While on the island of Santorini in the Aegean Sea, I took a boat around a volcano that is still growing by 15 cm a year. The surrounding islands were actually part of one central volcano. The volcano erupted about 3,600 years ago causing it to collapse in on itself creating the circular island group seen today. The landscape is a mixture of lava rocks. I've brought some home for our science shelf. We can even give a bit of pumice to Georgia the chinchilla for her dust bath!
The Volcanic Center Island in the Santorini, Greece Caldera
Farmers their land on the Island of Santorini to prevent erosion.
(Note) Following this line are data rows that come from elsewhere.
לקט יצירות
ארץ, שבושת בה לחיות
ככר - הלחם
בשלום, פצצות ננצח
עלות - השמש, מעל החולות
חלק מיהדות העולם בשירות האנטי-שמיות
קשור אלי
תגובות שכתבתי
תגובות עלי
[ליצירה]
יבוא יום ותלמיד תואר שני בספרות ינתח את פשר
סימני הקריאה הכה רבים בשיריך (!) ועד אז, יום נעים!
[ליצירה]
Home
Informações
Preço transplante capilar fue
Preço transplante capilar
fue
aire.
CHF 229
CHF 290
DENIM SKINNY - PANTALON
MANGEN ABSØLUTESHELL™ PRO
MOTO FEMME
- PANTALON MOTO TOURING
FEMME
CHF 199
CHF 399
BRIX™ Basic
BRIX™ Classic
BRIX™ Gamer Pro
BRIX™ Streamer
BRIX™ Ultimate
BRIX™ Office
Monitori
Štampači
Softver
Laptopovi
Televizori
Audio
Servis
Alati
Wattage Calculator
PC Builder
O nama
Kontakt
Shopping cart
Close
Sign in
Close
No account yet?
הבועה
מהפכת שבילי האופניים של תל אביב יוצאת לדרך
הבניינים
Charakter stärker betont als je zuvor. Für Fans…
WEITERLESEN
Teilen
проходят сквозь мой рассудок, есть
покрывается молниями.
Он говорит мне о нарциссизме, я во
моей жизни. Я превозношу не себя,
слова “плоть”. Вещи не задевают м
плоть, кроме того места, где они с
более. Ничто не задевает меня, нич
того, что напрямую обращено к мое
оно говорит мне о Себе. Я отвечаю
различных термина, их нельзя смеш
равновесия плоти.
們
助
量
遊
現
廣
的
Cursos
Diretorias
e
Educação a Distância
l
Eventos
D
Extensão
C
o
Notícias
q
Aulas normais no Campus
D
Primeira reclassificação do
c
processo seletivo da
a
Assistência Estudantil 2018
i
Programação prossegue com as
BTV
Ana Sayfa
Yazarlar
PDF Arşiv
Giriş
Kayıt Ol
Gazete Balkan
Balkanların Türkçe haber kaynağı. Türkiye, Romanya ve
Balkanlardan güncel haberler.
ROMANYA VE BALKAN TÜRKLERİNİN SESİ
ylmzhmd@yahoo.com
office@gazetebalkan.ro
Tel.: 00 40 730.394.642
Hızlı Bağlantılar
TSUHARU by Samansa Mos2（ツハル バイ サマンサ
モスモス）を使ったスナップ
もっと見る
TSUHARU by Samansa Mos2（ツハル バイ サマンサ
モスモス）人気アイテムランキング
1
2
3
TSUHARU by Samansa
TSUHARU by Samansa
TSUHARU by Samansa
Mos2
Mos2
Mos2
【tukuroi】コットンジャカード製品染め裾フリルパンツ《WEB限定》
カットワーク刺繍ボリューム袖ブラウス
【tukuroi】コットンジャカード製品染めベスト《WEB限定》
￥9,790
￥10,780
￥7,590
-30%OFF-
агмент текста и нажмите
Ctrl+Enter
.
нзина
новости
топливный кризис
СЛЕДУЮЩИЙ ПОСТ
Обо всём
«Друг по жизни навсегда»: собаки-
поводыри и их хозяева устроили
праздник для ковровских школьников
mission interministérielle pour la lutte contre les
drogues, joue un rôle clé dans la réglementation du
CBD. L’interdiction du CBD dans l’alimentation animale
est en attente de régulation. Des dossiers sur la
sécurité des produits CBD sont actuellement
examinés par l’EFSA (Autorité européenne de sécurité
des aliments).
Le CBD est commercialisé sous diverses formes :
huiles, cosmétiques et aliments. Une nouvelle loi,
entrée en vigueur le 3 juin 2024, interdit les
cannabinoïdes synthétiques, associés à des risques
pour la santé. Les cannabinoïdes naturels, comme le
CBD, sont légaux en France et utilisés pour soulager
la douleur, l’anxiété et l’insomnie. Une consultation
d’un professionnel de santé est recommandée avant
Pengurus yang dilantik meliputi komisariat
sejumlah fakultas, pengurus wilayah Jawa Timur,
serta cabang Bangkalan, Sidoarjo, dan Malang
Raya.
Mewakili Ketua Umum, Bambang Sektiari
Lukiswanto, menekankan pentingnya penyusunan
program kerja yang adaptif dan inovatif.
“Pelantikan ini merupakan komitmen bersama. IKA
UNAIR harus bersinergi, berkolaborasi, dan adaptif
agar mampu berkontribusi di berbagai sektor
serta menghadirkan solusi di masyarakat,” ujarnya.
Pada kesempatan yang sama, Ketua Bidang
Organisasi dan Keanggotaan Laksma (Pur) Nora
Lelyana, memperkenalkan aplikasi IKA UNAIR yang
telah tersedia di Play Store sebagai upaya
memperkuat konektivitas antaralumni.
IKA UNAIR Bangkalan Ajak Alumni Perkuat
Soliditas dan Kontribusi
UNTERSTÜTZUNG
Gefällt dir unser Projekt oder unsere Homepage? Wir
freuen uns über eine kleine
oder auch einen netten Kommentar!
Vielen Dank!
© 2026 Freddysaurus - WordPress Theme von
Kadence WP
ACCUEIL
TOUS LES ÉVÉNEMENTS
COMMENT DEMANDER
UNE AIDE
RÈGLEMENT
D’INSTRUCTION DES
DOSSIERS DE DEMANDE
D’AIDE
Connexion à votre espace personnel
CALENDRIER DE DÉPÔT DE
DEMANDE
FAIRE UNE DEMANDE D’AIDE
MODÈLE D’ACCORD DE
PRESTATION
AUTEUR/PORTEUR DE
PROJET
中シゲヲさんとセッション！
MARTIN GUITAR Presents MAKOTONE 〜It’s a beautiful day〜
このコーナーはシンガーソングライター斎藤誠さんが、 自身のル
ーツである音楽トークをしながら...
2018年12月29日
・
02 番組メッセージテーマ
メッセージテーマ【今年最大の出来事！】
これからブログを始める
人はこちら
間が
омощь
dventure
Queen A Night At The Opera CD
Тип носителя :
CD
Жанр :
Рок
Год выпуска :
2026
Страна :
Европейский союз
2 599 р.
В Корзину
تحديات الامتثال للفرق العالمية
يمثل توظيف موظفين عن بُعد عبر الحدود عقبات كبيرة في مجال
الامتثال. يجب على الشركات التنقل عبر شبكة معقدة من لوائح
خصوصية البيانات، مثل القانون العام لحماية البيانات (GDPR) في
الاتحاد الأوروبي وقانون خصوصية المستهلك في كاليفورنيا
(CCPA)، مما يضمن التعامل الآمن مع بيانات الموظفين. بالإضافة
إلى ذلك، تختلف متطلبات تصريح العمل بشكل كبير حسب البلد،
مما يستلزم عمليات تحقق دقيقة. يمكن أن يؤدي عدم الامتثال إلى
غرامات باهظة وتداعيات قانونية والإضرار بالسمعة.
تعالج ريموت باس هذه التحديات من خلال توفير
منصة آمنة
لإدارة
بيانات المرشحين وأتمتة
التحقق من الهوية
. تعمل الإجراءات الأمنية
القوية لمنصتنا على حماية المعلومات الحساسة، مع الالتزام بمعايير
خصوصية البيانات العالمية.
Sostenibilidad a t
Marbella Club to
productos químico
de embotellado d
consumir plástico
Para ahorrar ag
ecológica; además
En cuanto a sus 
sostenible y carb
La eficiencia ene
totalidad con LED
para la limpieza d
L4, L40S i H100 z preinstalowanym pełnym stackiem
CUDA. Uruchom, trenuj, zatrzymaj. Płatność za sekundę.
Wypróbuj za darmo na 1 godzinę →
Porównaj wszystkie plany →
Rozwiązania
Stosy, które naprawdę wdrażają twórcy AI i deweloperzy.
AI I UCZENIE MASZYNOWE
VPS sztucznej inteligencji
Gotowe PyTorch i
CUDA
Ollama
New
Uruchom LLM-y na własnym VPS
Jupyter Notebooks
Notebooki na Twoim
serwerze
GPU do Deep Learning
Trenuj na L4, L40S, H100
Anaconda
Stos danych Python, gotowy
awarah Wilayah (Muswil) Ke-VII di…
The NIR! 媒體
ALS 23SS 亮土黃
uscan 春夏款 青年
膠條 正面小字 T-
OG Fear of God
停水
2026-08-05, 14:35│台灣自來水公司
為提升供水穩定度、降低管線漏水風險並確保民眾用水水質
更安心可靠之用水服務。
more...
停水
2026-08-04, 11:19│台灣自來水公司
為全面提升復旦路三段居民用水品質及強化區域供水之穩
In Athens, the capital of Greece, I spent some time exploring the ancient ruins located on the Acropolis. A major reconstruction effort is happening to save one of the most famous temples found there, the Parthenon. Thousands of years (it was completed in 432 BC) of weathering has damaged much of it. Slowly but surely this breath-taking building raising above the city once again.
Here I am admiring the weathered ancient wonders of the Acropolis in Athens, Greece!
I also enjoyed a few hours wandering the Acropolis Museum. I thought that ancient Greek statues were simply intended to be beautiful white marble, but now archeologists are finding that some were painted beautiful colors by the artists who created them! The paint used on these sculptures was created using ground up rocks and minerals like azurite and malachite. Perhaps you may wish to make some of your own paint from rocks...HERE is one way to do it.
I hope you are enjoying your Spring Break as well! I can't wait to hear how you spent your time off...especially if you came across some unexpected examples of science (or math) concepts we've studied.